North Idaho environmental activist Barry Rosenberg passes away
The Priest Lake resident challenged government timber sales for years.
The environmental community of the Inland Northwest has lost one of its founding members. Barry Rosenberg passed away Monday in Sandpoint at the age of 79.
Rosenberg worked for decades in efforts to stop what he viewed as unsustainable and harmful timber harvesting.
In the early 1990s the Lands Council in Spokane hired him to direct its Forest Watch program. He had come to the group seeking help to stop a logging sale that would impact the drinking water on his property south of Priest Lake, where he and his wife lived off the grid for nearly 50 years.
While he lost that initial suit, former Lands Council director Dr. John Osborn said Rosenberg fine-tuned his knowledge of how practices like whole-scale clear cuts could be successfully challenged in the courtroom.
“Barry taught himself how to challenge a timber sale, and then he moved in with people all over the region to help them challenge these timber sales. And Barry in many ways became the voice for the forests. And with his passing on Monday, that voice is silenced," he said.
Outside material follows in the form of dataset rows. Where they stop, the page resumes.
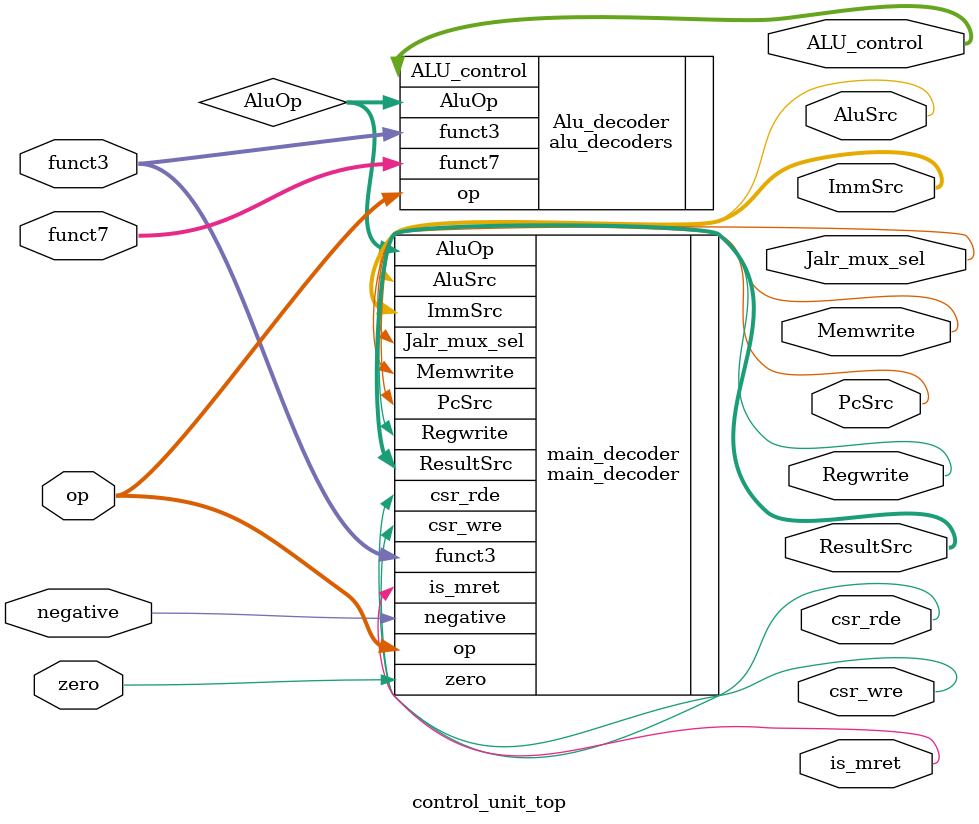
<source format=sv>


module control_unit_top(is_mret,csr_wre,csr_rde,op,negative,zero,Regwrite,Memwrite,ResultSrc,AluSrc,ImmSrc,PcSrc,funct3,funct7,ALU_control,Jalr_mux_sel);
      input [6:0]op,funct7;
      input [2:0]funct3;
      input zero,negative;
      output Regwrite,AluSrc,Memwrite,PcSrc,Jalr_mux_sel,csr_wre,csr_rde,is_mret;
      output [2:0]ALU_control,ImmSrc,ResultSrc;

      wire [1:0]AluOp;

      main_decoder main_decoder(.op(op),
                                .zero(zero),
                                .Regwrite(Regwrite),
                                .Memwrite(Memwrite),
                                .ResultSrc(ResultSrc),
                                .AluSrc(AluSrc),
                                .ImmSrc(ImmSrc),
                                .PcSrc(PcSrc),
                                .AluOp(AluOp),
                                .negative(negative),
                                .Jalr_mux_sel(Jalr_mux_sel),
                                .csr_wre(csr_wre),
                                .csr_rde(csr_rde),
                                .funct3(funct3),
                                .is_mret(is_mret));
      
      alu_decoders Alu_decoder(.AluOp(AluOp),
                              .funct3(funct3),
                              .funct7(funct7),
                              .op(op),
                              .ALU_control(ALU_control));

      


endmodule
</source>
Osborn says the movement Rosenberg helped spawn had as much impact in the Inland Northwest as the spotted owl lawsuits that stopped logging on the west side of the state.
Rosenberg eventually became the executive director of the Kootenai Environmental Alliance in Coeur d' Alene. Even after retiring from that position, he remained active in advocating for forest health.
Osborn says Rosenberg’s living legacy is a major stand of old growth forest he fought to save near upper Priest Lake. He says it’s an area many people would recognize.